### Objectif 1
Réécrivez le passage de l'entretien avec Marie-Sissi Labrèche qui commence à « Sandrina Joseph : Vos » et se termine à « par l’autofiction ? », en mettant « triptyque » à la place de « trilogie ».
### Objectif 2
Prolongez l'entretien avec Marie-Sissi Labrèche au-delà de sa dernière phrase.

### Extrait du document
┄┄┄┄┄┄┄┄┄┄
Marie-Sissi Labrèche est auteure et scénariste. Elle est détentrice d’une maîtrise en création littéraire de l’Université du Québec à Montréal ayant pour objet l’autofiction et de laquelle est issu son premier livre, Borderline (2000). Labrèche a également cosigné le scénario du film Borderline (Lyne Charlebois 2008), récipiendaire de nombreux prix. Elle est l’auteure de six livres et d’une série de romans pour la jeunesse en plus de multiples scénarios tant pour le cinéma que la télévision.
Sandrina Joseph : Vos premières œuvres1, ensemble que vous qualifiez de trilogie, sont toutes trois autofictives (malgré l’étiquette de « roman » choisie par votre éditeur). Pour vous, quelles sont les limites imposées ou, au contraire, les contraintes levées par l’autofiction ?
Marie-Sissi Labrèche : C’est drôle, mais plus j’y pense, plus j’ai l’impression que les unes deviennent les autres. Surtout pour celle-ci : un moment, j’ai cru que la principale contrainte levée serait celle où je peux révéler ce que je veux concernant ma vérité et que je serais protégée par la partie « fiction » d’« autofiction ». Qu’on ne pourrait pas dire que j’ai vécu tout ce qui se retrouve dans ce que j’écris. Or, la limite qui est apparue est que les gens pensent inévitablement que tout ce qui se retrouve dans mes livres, je l’ai vécu. Certains ont cru que mon recueil de nouvelles Amour et autres violences était une autofiction ! You-hou ! Y’a des histoires de filles qui trucident des mecs dedans ! Et puis quoi encore ? Je mange des bébés le weekend ! Je me suis fait prendre à mon propre jeu, il faut croire.
Sandrina Joseph : Les personnages féminins de votre trilogie vivent dans la fiction, celle des peurs paralysantes transmises par leur mère et grand-mère ou des happy endings impossibles dont elles rêvent. L’autofiction est-elle pour vous une manière de conjuguer avec la réalité à l’instar de vos héroïnes ? L’écriture peut-elle être une façon de rêver ou de se « conter des peurs » comme on aime le dire au Québec ?
Marie-Sissi Labrèche : Je n’avais pas remarqué à quel point mes « petites moi » dans mes romans vivent dans la fiction, dans ce qu’elles se racontent, dans ce qu’on leur raconte ou qu’on leur a raconté. Mais c’est tout moi, ça. Je vis beaucoup plus dans ma tête, dans les histoires, les rêves et les peurs que je me raconte que dans la réalité. Étant une grande solitaire, j’échange finalement assez peu avec mon prochain. Ce qui me fait penser à Romain Gary qui disait qu’il écrivait des histoires pour ne pas avoir à vivre avec lui-même. Or, moi, j’écris des autofictions pour me visiter, pour trouver le moyen de vivre avec moi-même.
Sandrina Joseph : L’autofiction est-il un genre dangereux ?
┄┄┄┄┄┄┄┄┄┄
### Entrées fournies
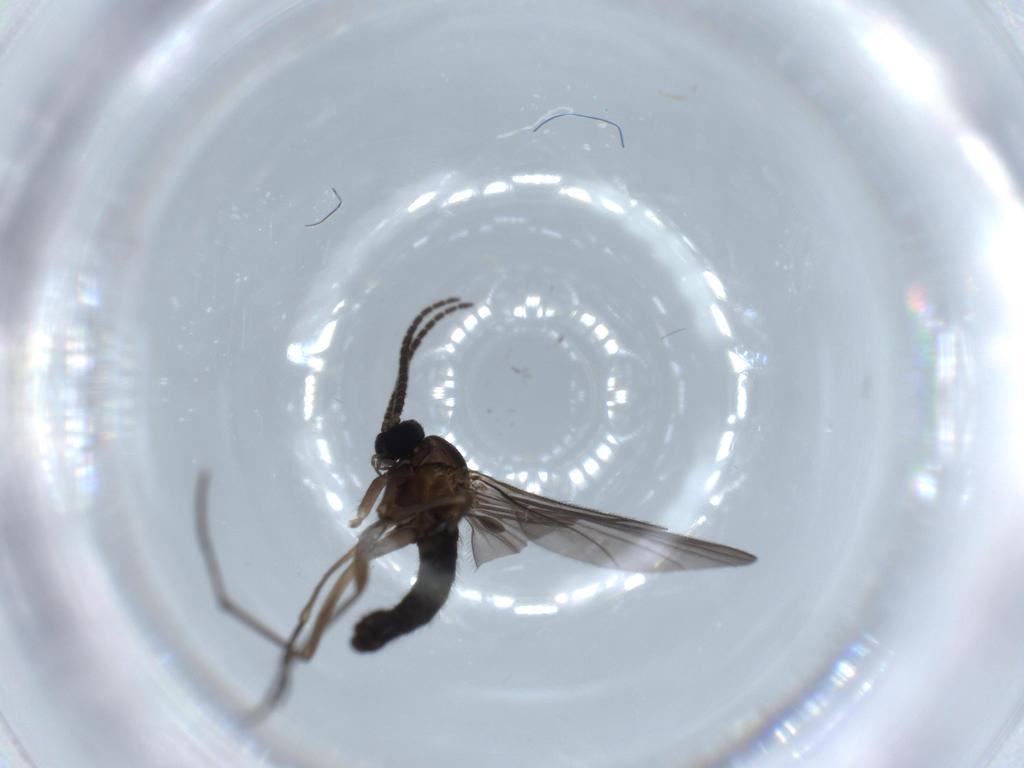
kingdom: Animalia
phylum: Arthropoda
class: Insecta
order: Diptera
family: Sciaridae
┄┄┄┄┄┄┄┄┄┄
### Réponse 1
Sandrina Joseph : Vos premières œuvres1, ensemble que vous qualifiez de triptyque, sont toutes trois autofictives (malgré l’étiquette de « roman » choisie par votre éditeur). Pour vous, quelles sont les limites imposées ou, au contraire, les contraintes levées par l’autofiction ?

### Réponse 2
Marie-Sissi Labrèche : Oui. De un, les autres (lecteurs, médias…) nous enferment dedans, pensent inévitablement que tout est vrai, que tout ce qui est écrit nous est arrivé.
De deux, on finit par s’enfermer soi-même dedans. Il m’est arrivé de penser que je n’étais bonne qu’à faire de l’autofiction, qu’à parler de moi. Heureusement, le fait d’écrire des scénarios (télé/cinéma) pour d’autres auteurs m’a prouvé le contraire.
De trois, on finit par se perdre dans ses souvenirs, on ne sait plus si ça nous est arrivé pour vrai ou si c’était juste dans le roman.
Sandrina Joseph : Une fois la trilogie complétée, vous avez rompu avec l’écriture autobiographique en publiant un recueil de nouvelles, Amour et autres violences (2012), et un roman d’anticipation, La Vie sur Mars (2014). Pourquoi avoir renoncé à l’autofiction ?
Marie-Sissi Labrèche : Je n’y ai pas renoncé. La Vie sur Mars est en quelque sorte une autofiction d’anticipation. On dirait que je voulais visiter quel genre de mère je pourrais être, celle qui raconte tout à son garçon, qui promet de lui dire toujours la vérité. Mais finalement, j’ai eu tout faux. Je suis la première à mentir à mon petit Charlie pour que sa vie soit plus joyeuse.
Et il y a la partie « armoire » dans le roman, la partie la plus autofictive en ce sens que l’armoire représente toute la tradition française de mon mari avec laquelle je suis bien obligée de dealer au quotidien et qui m’horripile parfois. On oublie souvent jusqu’à quel point, même si on parle la même langue, il y a un grand écart culturel entre les Québécois et les Français. Qu’il y a une tradition française lourde qui peut être écrasante. Or, à travers La Vie sur Mars, j’ai voulu mettre une distance avec cette tradition qui me pèse parfois. Mais je dois avouer que c’est bien la première fois que je n’ai pas réussi. L’armoire est toujours dans ma maison.
Sandrina Joseph : Aimant, repoussoir, amour fou, poids accablant, enfant à charge ; dans la trilogie, la mère est systématiquement représentée comme une figure fondatrice de la personnalité des héroïnes de vos autofictions. Vous avez par ailleurs révélé que la mère occupe – ou a tout le moins longtemps occupé – ce rôle dans votre propre existence. L’écriture a-t-elle pour vous un pouvoir réparateur ?
Marie-Sissi Labrèche : Je pense que oui. J’écris sur des choses qui me font mal, qui me dérangent ou qui m’agressent. Et une fois sur papier, j’ai l’impression qu’elles ont moins d’emprise sur moi. L’écriture a longtemps été pour moi une seconde psychanalyse. Elle m’a permis de faire le tour des problèmes. M’a aidée à comprendre des choses sur moi. Mais son effet n’est pas infaillible. Il y a certaines choses pour lesquelles elle ne m’a été d’aucun secours, outre le fait de me vider le cœur. Mais bon, c’est déjà ça.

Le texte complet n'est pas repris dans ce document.